Tom Knight, the JJB chief executive, said: "We were forced to issue a statement very prematurely. It soon became very apparent there wouldn't be an offer at an appropriate level."
Analysts had estimated the business was worth at least 260p a share. Yesterday its shares, which traded at 327.5p earlier this year, dropped 45.5p to 198.5p.
Mr Knight insisted the group, which is controlled by its founder and chairman David Whelan, had not put the business up for sale. "Nothing could be further from the truth," he said. Mr Whelan, who has a 40 per cent stake, is "very keen to grow the business", Mr Knight said.
He also poured cold water on the suggestion that Mr Whelan would mount a second attempt to buy back the business after the board rejected the chairman's 220p a share offer last year. "I think that is extremely unlikely," Mr Knight said.
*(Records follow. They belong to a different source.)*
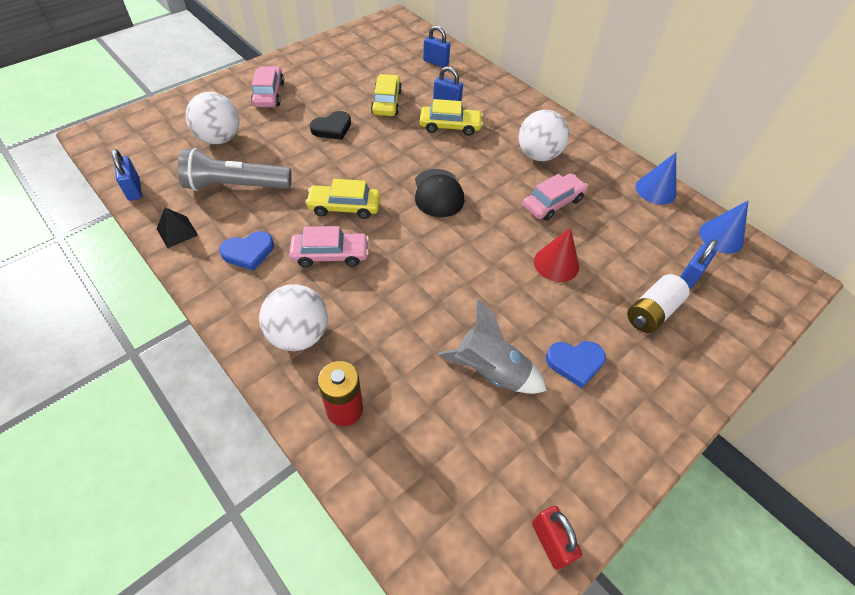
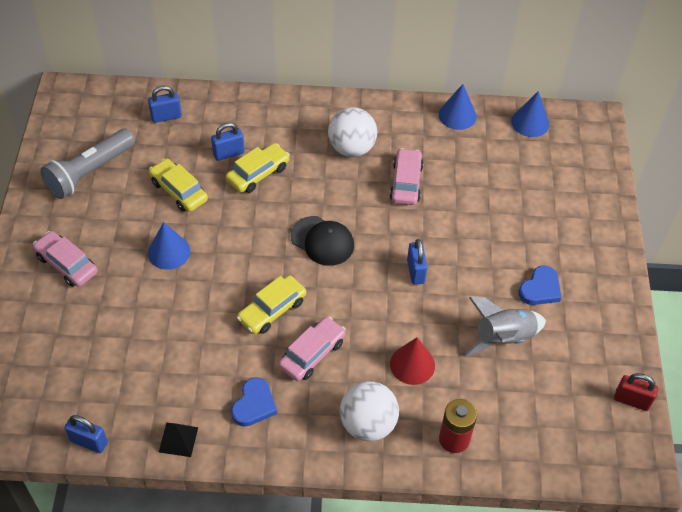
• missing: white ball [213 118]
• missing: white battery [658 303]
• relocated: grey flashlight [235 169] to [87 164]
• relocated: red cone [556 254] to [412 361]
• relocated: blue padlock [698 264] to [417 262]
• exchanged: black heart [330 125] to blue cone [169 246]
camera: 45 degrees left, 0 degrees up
After a dire summer, when JJB failed to repeat its early Euro 2004-inspired sales gain, the group unveiled a poor start to its second half. Like-for-like sales were 0.6 per cent lower, while its gross margin fell by nearly 1 percentage point.
With competition among sportswear retailers likely to intensify as general retailers expand their casualwear ranges, JJB is pinning its hopes on a hybrid store-cum-healthclub design. It has already opened 18 combined sites. From 2005, it plans to open 16 such sites each year. Mr Whelan said the profits from the group's leisure division, which rose 17 per cent to £5m at the operating level, gave him "considerable confidence for the future".
In the six months to 25 July, JJB's pre-tax profits fell 11 per cent to £21.5m, while like-for-like sales dropped 1.8 per cent at its core business.
The group is considering whether to appeal against the Office of Fair Trading's decision that found it guilty of price-fixing certain replica kits. It already plans to appeal against the level of the OFT's £8.4m fine.